The problem, however, is that because fat has no structure, it cannot give the round, projected shape that many patients desire in breast augmentation. If you want the appearance of a voluminous breast, breast augmentation with implant should be your choice. In addition, lipofilling is not able to make your breasts more than one cup size larger. A large percentage of my patients want to go two cup sizes larger with breast augmentation – and this cannot be achieved with a single fat graft. The patient who does best with a fat transfer to the breast already has a good shape and is only looking for an increase in breast volume.
In the end, this step might be smaller than expected, even if your surgeon did everything right. Fat behaves capriciously when it is separated from its point of origin and moved around the body, and not every bit survives. This may be due to the technique used to process the fat graft or other factors of the patient that are not exactly known. About half of the transferred fat does not survive and is absorbed by the body within the first few months after surgery. The fat that remains three months after surgery is likely to be preserved in the long term – provided there is no weight loss. The transferred fat reacts to weight loss and gain in the same way as in the liposuction area.
The biggest advantage of implants is that we know exactly what kind of volume increase we will get, down to the cubic centimeter. This is not the case with fat – and patients have to be able to live with this unpredictability. Besides, results with implants are much more permanent and if done correctly, you can achieve fantastic natural results.
Still undecided? Questions?
Aside from having realistic expectations, suitability for this type of fat harvesting is dependent on having both a generous harvest site (e.g., hips, abdomen, flanks) and a suitable recipient site (i.e., compliant breast tissue). In general, patients should not expect more than one cup size change.

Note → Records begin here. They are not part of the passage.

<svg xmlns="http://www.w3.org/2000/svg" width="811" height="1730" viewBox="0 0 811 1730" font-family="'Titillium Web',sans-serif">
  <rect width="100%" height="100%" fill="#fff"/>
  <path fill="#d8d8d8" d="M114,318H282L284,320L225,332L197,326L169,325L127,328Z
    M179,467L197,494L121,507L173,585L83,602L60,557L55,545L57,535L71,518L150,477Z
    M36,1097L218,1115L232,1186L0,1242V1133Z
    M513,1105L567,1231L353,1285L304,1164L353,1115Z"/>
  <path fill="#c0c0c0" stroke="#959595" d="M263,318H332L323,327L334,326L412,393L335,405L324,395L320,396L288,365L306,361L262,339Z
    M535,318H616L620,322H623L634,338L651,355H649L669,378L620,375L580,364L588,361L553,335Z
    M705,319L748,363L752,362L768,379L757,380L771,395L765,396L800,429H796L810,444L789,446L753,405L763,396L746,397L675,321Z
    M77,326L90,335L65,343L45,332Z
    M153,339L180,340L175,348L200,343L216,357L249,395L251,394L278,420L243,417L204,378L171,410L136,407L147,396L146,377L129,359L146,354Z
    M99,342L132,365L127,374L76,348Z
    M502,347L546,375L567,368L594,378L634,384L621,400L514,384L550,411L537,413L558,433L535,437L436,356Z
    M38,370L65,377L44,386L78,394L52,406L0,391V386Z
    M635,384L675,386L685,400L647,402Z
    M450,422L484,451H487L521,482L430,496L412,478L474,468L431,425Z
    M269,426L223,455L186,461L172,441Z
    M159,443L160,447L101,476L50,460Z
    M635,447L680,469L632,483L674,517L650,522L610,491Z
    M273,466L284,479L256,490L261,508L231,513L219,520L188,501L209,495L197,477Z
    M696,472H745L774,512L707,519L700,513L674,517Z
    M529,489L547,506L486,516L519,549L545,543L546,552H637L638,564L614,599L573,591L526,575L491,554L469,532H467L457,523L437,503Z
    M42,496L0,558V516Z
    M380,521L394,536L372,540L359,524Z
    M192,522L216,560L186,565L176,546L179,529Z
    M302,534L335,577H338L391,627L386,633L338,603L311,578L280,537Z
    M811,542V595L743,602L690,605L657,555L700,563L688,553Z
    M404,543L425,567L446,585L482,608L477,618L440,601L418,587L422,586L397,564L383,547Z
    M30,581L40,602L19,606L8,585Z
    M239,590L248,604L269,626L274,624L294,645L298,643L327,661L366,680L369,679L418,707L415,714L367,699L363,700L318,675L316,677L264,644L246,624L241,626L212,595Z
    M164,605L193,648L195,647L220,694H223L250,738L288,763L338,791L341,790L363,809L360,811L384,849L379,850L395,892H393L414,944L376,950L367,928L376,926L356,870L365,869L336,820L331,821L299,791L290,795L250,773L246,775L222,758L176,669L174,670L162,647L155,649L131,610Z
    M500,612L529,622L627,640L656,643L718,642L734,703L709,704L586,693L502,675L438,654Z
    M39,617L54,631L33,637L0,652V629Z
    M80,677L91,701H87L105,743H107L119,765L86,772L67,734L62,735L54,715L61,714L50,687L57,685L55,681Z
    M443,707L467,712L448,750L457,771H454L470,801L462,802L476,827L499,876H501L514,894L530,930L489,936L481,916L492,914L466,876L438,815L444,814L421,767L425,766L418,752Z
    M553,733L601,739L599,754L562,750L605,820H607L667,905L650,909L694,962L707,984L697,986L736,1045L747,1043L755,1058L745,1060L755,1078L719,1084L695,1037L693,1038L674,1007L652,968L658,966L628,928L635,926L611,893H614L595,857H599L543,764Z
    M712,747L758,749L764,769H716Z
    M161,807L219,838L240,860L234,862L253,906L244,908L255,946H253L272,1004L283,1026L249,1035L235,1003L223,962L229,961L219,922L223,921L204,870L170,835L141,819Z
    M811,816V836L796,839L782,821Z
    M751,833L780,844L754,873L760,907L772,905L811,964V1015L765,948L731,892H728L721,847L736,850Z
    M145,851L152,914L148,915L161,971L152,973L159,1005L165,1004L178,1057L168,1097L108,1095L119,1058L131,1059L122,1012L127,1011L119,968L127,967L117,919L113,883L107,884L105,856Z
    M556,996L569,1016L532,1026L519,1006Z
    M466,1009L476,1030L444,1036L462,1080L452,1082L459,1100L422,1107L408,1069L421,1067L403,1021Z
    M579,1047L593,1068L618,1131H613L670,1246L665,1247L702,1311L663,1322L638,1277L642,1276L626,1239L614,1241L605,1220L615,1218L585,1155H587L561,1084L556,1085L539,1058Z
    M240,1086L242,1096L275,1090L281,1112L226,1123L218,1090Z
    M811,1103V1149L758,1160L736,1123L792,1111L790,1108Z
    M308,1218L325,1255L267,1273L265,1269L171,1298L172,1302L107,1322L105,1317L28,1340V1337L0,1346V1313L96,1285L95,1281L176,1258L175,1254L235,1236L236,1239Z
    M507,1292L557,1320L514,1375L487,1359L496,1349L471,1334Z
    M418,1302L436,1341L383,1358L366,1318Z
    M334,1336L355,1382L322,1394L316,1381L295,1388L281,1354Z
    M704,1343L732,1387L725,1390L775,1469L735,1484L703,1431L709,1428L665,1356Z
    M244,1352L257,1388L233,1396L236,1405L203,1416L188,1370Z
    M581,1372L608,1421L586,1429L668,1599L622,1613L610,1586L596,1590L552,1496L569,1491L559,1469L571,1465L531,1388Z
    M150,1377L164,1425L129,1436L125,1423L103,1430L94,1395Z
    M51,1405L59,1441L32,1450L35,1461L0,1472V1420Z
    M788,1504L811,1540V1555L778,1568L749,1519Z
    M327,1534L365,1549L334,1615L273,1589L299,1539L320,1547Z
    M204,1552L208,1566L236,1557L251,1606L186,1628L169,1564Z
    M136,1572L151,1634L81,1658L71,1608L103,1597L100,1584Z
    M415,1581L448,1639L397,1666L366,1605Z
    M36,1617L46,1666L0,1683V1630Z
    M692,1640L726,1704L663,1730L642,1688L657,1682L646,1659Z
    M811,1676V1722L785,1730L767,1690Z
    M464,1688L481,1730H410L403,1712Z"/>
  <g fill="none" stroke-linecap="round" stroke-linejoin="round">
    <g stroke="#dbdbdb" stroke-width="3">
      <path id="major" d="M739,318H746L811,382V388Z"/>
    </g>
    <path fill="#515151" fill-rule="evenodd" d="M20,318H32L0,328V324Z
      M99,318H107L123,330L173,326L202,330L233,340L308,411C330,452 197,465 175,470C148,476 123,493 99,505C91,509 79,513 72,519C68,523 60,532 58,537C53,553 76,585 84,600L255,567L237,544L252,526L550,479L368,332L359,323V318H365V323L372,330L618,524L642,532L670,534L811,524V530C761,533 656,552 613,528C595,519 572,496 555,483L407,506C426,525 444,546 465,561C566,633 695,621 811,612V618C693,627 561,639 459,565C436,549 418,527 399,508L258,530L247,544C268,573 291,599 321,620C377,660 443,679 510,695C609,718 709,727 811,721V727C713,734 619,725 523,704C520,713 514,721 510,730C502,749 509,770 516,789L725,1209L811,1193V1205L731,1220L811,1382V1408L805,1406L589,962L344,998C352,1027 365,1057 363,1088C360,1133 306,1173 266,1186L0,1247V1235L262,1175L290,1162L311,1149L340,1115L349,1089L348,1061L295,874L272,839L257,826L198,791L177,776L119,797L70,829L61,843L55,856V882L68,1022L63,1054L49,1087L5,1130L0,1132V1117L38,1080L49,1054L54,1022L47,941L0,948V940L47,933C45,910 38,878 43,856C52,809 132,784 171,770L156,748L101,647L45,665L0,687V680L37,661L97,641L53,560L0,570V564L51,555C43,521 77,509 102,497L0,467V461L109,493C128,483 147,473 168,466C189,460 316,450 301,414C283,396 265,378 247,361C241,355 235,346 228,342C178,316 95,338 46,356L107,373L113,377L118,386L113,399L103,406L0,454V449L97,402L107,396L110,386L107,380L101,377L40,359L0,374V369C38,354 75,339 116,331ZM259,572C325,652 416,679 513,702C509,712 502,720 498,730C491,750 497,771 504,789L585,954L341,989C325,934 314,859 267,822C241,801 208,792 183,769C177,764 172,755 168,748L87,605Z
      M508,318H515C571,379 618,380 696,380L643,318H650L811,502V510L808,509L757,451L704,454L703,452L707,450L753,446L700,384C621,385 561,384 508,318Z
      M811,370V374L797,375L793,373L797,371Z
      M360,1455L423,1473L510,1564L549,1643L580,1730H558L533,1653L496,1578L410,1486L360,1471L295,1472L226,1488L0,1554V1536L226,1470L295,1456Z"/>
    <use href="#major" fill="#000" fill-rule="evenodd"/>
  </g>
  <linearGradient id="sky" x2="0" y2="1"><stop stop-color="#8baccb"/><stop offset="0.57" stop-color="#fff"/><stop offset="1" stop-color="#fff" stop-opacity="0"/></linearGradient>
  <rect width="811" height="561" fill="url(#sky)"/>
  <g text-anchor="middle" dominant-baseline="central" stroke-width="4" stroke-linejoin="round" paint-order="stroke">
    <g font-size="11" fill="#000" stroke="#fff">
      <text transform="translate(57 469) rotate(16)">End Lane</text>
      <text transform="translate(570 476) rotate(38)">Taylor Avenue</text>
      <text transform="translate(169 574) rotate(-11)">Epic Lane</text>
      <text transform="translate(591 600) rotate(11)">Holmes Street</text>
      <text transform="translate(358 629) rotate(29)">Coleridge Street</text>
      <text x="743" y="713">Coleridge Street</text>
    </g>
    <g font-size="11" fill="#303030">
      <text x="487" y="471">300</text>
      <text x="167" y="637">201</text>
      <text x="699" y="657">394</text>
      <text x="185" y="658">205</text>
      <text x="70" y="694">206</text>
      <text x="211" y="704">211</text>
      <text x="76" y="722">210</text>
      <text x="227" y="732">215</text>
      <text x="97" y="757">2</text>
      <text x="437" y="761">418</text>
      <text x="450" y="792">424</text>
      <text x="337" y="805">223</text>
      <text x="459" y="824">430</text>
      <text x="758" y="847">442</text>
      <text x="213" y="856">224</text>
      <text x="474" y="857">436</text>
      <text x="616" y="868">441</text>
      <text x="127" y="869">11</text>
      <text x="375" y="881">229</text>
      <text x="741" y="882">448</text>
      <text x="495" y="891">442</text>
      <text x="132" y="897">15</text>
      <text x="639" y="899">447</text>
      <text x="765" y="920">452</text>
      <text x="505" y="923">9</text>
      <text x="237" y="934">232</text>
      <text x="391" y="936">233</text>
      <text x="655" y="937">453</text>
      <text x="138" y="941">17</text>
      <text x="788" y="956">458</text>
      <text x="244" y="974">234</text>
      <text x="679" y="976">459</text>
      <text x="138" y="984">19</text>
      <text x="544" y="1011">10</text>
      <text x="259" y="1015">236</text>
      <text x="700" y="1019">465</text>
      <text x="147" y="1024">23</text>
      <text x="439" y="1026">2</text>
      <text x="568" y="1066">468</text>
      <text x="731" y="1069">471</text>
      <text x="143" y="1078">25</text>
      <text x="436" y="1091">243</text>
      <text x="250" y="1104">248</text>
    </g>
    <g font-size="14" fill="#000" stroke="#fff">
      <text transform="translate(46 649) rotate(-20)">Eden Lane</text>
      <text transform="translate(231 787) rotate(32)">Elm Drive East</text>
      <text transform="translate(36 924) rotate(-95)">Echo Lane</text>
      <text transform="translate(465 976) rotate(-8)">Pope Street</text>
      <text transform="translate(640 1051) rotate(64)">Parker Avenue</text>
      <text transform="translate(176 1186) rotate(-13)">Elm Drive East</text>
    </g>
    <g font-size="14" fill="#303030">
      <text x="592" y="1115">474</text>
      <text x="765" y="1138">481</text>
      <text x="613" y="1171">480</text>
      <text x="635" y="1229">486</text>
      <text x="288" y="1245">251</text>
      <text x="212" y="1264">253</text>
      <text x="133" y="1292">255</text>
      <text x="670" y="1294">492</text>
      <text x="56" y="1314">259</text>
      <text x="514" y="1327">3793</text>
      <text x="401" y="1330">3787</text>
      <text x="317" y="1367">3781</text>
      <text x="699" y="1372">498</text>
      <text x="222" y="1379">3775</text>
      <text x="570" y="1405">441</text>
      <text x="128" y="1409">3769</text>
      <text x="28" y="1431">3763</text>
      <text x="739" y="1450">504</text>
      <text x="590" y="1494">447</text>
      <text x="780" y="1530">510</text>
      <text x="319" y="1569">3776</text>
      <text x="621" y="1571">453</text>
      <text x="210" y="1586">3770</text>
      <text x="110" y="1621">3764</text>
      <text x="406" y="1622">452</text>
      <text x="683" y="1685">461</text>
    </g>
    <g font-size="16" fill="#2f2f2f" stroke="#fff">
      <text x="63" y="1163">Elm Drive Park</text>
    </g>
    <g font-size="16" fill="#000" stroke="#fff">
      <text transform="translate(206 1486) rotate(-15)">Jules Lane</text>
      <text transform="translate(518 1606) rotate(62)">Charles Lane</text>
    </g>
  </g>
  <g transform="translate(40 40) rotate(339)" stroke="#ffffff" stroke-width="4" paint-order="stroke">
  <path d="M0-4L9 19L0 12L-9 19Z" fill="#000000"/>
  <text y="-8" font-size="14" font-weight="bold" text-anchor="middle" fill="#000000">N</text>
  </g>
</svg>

Having sufficient fat pads is the most important prerequisite for successful breast augmentation with autologous fat. However, it is less obvious why one breast is more suitable for fat grafting than another. The best results can be achieved in breasts that are more fatty and have sagging tissue due to weight loss or breastfeeding. Dense breasts – with firmer, fibrous glandular tissue and less soft, pliable fat – are generally more difficult to augment. Above all, it has too little space. In any case, it is not advisable to inject fat into tight areas. Fat that is under tension can neither expand the tissue nor restore blood supply to survive.
Should I rather have a breast augmentation with implant or lipofilling now? I personally love fat grafting as an instrument. And for some women, it is the right choice. However, for the goals most patients seek, breast augmentation with implant remains the gold standard. It is crucial that your surgeon has an open and honest discussion with you, explaining in detail all the pros and cons of each option and any associated risks. Implants have risks, fat transfer has risks, it’s about what’s right for you.